▶ **Consigne**
Dans le texte sur la révolution tunisienne, à partir de quand voit-on apparaître un cyberespace de protestation ?

▶ **Texte fourni**

%%

Le succès de la révolution tunisienne a surpris et ébloui. Au crépuscule du 14 janvier 2011, les Tunisiens ont eu peine à croire que le système de Ben Ali tant redouté s’est effondré comme un château de cartes et qu’ils s’étaient enfin réappropriés leur pays, leur culture, et leur dignité.
Certes, le régime était condamné à tomber, mais les moyens pour y parvenir ne semblaient pas réunis, on disait l’opposition faible et divisée, la jeunesse dépolitisée, l’armée écartée du pôle de décision politique, et surtout une police, des milices et un parti-Etat disproportionnés pour ce petit pays.
En réalité, cette grille de lecture ne prend pas en compte les nouveaux moyens de mobilisation : antennes paraboliques, usage d’internet, téléphones mobiles ont joué un rôle très important dans le soulèvement qui s’est mué en révolution.
En dépit de la configuration autoritaire de l’espace public (censure, rétention de l’information, incitation à l’autocensure), à partir du milieu des années 1990, on a vu apparaître un cyberespace de protestation qui a défié les pratiques musclées du pouvoir.
Dans un ouvrage publié en 2009, Larbi Chouikha montre que lettres d’information, forums de discussion, journaux en ligne et blogs ont diffusé à partir de l’étranger, information et analyse très critiques à l’égard du pouvoir et qui échappaient totalement aux autorités tunisiennes.[1]
De la même manière, les partis d’opposition se sont aussi dotés de sites et de journaux en ligne. Cette cyber- communauté a constitué un refuge pour ses praticiens et un mode de communication qui a réussi à contourner les méthodes anachroniques de l’Etat.

%%

▶ **Ensemble d'entrées**

%%

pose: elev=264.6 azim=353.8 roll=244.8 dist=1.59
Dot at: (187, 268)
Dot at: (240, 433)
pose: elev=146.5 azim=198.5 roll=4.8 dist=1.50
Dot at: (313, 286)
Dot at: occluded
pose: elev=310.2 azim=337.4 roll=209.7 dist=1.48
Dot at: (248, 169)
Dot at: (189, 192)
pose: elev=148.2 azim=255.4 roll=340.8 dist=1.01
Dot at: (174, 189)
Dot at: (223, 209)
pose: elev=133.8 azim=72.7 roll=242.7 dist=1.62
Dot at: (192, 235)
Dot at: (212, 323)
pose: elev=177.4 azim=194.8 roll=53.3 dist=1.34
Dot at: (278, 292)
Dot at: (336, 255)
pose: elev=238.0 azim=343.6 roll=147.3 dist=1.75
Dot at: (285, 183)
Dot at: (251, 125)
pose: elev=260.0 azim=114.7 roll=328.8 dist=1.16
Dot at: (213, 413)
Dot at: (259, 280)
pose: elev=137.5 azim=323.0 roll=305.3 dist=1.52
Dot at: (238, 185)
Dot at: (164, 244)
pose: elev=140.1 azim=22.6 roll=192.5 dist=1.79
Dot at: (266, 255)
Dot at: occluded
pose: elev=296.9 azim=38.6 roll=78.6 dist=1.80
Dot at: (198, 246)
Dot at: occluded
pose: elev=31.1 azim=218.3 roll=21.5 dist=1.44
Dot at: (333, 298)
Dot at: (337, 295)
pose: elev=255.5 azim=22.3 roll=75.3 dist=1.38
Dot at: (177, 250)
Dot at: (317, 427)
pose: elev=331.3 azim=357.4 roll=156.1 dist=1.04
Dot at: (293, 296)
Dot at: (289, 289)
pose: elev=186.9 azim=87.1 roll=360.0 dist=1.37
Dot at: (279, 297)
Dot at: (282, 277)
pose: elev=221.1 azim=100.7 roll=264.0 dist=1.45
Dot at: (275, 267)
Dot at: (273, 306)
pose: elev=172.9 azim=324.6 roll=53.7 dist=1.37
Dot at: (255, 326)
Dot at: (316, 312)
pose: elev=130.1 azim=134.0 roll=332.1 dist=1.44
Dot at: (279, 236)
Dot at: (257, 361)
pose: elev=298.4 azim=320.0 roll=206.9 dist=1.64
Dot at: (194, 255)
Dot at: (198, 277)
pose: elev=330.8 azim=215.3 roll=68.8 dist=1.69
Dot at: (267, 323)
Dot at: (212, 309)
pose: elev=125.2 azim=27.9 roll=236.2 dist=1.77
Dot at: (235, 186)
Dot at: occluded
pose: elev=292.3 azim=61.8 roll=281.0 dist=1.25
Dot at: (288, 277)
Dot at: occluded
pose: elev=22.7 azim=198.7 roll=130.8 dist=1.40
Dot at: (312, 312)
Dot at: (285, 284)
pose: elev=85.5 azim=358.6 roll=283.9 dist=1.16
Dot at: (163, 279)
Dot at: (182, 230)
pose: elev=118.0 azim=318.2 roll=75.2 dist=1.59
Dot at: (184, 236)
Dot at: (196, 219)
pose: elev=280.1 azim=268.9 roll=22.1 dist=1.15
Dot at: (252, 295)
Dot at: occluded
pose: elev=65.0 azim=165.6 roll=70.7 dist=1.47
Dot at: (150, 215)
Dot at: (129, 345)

%%

▶ **Réponse**
À partir du milieu des années 1990.